Context-Inappropriate Capability

Medium
Confidence
96% confidence
Finding
The script hardcodes an application ID and signing key directly in source, which exposes credential-like material to anyone with access to the skill and enables unauthorized use of the upload API. This is especially concerning because the skill description claims only a local token fetch is needed, so the embedded signing material is unexpected and broadens the attack surface beyond the advertised trust model.

Missing User Warnings

Medium
Confidence
97% confidence
Finding
The skill instructs users to upload local images to a public URL before analysis, but provides no warning that the image may become externally accessible or expose sensitive contents. This is dangerous because users may unknowingly publish private documents, screenshots, IDs, or personal photos to a public location.

Missing User Warnings

Medium
Confidence
95% confidence
Finding
The workflow and output instructions omit any warning that image contents and prompts are transmitted to third-party recognition infrastructure. In context, this is especially risky because the skill is designed for OCR-like extraction and image description, which commonly involve sensitive visual data such as documents, screens, or personal photos.

Missing User Warnings

Medium
Confidence
94% confidence
Finding
The script sends user-controlled image URLs and prompts to a third-party external API, which can expose sensitive image content, embedded secrets in URLs, or private user instructions without any explicit notice or consent flow.
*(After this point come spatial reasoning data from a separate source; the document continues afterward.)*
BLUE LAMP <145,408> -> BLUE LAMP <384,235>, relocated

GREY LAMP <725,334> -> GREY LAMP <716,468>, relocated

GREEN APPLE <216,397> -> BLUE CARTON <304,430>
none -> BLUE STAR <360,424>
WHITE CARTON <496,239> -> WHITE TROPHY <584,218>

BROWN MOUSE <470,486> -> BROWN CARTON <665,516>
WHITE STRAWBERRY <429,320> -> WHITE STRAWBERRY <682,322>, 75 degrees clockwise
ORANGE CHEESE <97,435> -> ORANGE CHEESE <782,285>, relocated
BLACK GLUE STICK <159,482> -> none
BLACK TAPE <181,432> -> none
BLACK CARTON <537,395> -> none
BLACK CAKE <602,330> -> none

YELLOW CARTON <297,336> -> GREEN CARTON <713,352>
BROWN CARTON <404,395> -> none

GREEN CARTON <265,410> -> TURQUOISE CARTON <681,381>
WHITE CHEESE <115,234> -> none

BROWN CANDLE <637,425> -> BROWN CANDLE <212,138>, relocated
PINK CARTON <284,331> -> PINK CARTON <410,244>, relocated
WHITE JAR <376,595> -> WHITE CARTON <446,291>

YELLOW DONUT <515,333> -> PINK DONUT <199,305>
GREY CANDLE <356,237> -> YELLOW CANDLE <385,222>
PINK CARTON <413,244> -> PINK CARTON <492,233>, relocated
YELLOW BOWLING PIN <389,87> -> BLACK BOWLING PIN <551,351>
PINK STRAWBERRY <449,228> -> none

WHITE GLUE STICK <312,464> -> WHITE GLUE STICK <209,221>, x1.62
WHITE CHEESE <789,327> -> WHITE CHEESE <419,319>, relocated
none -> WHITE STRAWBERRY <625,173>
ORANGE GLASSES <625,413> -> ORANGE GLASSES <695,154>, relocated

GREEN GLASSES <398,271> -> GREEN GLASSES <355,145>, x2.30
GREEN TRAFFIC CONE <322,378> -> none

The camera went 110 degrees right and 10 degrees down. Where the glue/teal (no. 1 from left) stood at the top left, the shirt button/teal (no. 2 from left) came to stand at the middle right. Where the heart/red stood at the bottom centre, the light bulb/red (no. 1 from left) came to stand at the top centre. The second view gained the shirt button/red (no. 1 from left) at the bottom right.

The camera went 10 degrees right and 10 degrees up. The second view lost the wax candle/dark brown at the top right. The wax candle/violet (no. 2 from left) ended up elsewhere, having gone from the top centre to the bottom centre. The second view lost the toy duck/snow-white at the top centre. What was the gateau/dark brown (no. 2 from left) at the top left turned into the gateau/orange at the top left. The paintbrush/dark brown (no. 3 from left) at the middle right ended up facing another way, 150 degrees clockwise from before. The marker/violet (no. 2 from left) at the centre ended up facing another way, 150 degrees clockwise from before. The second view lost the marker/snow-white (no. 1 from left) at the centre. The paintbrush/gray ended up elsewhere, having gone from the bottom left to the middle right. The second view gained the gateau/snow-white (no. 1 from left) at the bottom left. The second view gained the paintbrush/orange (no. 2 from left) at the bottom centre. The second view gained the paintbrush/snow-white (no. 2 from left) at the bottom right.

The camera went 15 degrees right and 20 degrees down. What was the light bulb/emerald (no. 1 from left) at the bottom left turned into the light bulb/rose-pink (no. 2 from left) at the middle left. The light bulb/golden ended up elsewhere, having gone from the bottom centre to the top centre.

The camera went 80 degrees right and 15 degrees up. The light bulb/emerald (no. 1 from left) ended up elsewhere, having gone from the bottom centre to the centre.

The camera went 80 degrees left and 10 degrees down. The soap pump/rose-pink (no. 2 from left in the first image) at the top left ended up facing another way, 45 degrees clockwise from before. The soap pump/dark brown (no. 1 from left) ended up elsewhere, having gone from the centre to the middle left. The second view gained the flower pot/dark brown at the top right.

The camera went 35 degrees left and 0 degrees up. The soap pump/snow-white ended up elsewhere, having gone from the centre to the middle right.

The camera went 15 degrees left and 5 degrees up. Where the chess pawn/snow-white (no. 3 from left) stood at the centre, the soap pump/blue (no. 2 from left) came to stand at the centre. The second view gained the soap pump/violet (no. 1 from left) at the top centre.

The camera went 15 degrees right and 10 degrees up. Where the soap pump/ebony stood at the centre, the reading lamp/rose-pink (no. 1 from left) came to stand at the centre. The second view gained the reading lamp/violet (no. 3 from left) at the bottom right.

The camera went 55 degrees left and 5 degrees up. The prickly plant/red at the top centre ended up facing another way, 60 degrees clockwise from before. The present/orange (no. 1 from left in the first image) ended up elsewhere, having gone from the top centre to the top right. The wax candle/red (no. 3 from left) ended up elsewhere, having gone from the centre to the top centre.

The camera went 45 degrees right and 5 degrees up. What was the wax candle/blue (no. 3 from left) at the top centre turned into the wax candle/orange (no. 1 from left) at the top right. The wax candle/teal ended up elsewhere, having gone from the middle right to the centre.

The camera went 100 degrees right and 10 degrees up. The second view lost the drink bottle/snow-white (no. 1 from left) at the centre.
In this skill context, the risk is heightened because the metadata explicitly instructs users to upload local files and then process them through a public URL, increasing the chance that private local content is unintentionally disclosed to external services.

Missing User Warnings

Medium
Confidence
91% confidence
Finding
The script transmits arbitrary local file contents to a remote third-party endpoint with no explicit confirmation, no warning about data leaving the machine, and no validation that the selected file is safe to upload. In the context of an agent skill that instructs users to run this helper on local files, this increases the risk of accidental exfiltration of sensitive documents, credentials, or private images.

Missing User Warnings

Medium
Confidence
88% confidence
Finding
The script silently retrieves an authorization token from a local HTTP service and uses it for remote API access without clearly informing the user. Even though the token source is localhost, undisclosed token harvesting and transmission create a hidden trust dependency that could misuse locally scoped credentials or surprise users about what identities and permissions are being exercised.

VirusTotal

65/65 vendors flagged this skill as clean.